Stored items
•••
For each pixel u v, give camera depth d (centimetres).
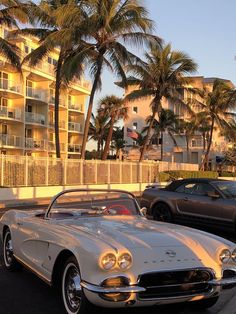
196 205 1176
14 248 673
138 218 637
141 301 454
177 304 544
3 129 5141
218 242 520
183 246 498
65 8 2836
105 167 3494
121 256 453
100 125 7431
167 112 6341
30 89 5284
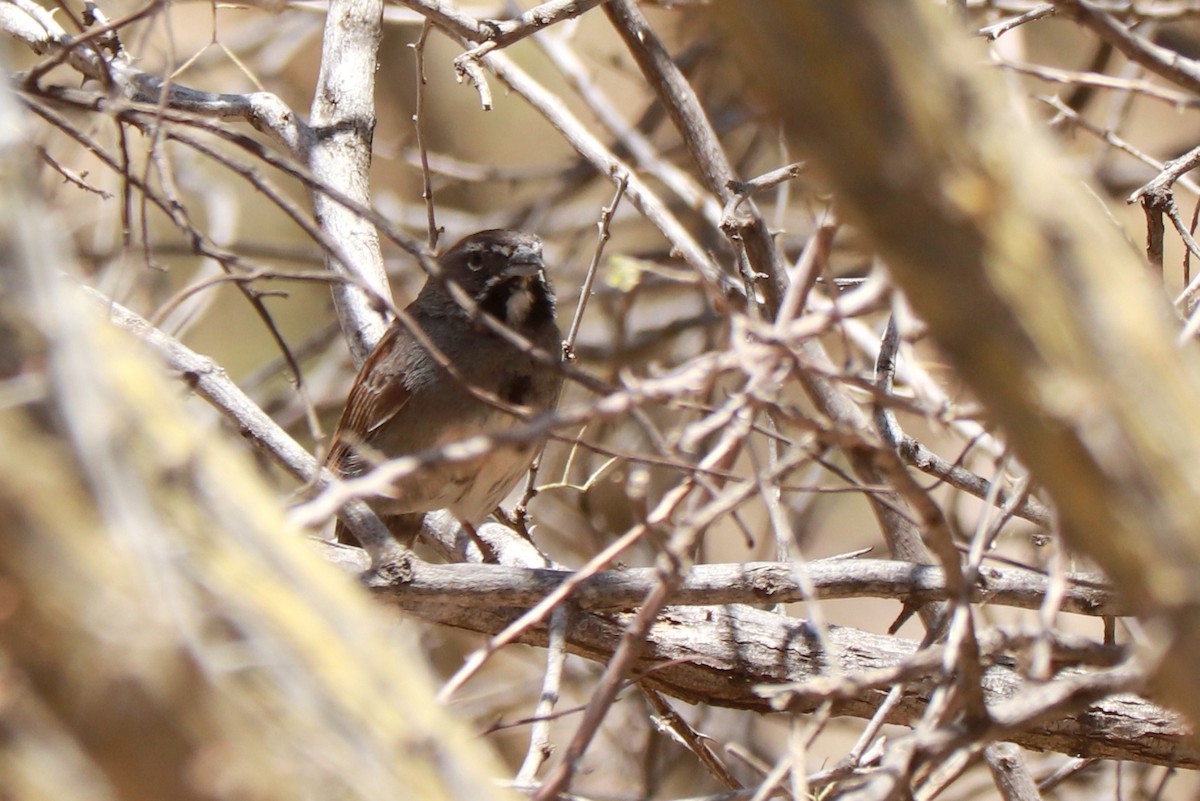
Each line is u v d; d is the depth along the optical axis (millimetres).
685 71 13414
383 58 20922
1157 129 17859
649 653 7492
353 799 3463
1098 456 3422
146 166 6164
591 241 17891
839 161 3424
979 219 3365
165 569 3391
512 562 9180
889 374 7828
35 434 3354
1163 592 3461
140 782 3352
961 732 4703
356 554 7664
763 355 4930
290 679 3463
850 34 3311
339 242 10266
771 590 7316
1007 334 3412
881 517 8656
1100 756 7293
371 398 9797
•••
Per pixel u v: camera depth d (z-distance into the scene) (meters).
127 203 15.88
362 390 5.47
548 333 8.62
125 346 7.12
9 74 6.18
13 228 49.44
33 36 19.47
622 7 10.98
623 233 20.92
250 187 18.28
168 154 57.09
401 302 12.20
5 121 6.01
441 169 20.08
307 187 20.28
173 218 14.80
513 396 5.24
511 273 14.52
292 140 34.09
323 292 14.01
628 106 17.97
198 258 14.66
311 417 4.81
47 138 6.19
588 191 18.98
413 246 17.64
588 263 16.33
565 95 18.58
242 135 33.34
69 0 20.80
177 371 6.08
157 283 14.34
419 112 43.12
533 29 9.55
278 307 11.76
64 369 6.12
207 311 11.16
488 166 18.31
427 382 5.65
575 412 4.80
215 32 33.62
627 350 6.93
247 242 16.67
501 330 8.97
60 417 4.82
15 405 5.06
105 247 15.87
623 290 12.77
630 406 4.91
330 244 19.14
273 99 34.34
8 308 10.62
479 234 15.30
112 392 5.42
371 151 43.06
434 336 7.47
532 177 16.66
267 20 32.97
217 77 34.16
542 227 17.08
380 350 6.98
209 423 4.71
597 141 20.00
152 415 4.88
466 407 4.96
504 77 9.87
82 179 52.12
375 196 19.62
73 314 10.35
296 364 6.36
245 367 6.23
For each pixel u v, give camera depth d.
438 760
•••
◆ TASK OBJECTIVE ◆
Your answer should consist solely of the lines above from the line with "850 34 3311" to the line with "371 398 9797", both included, reproduced exactly.

◆ RESPONSE TO THE TASK ◆
850 34 3311
339 242 10266
771 590 7316
1007 334 3412
881 517 8656
1100 756 7293
371 398 9797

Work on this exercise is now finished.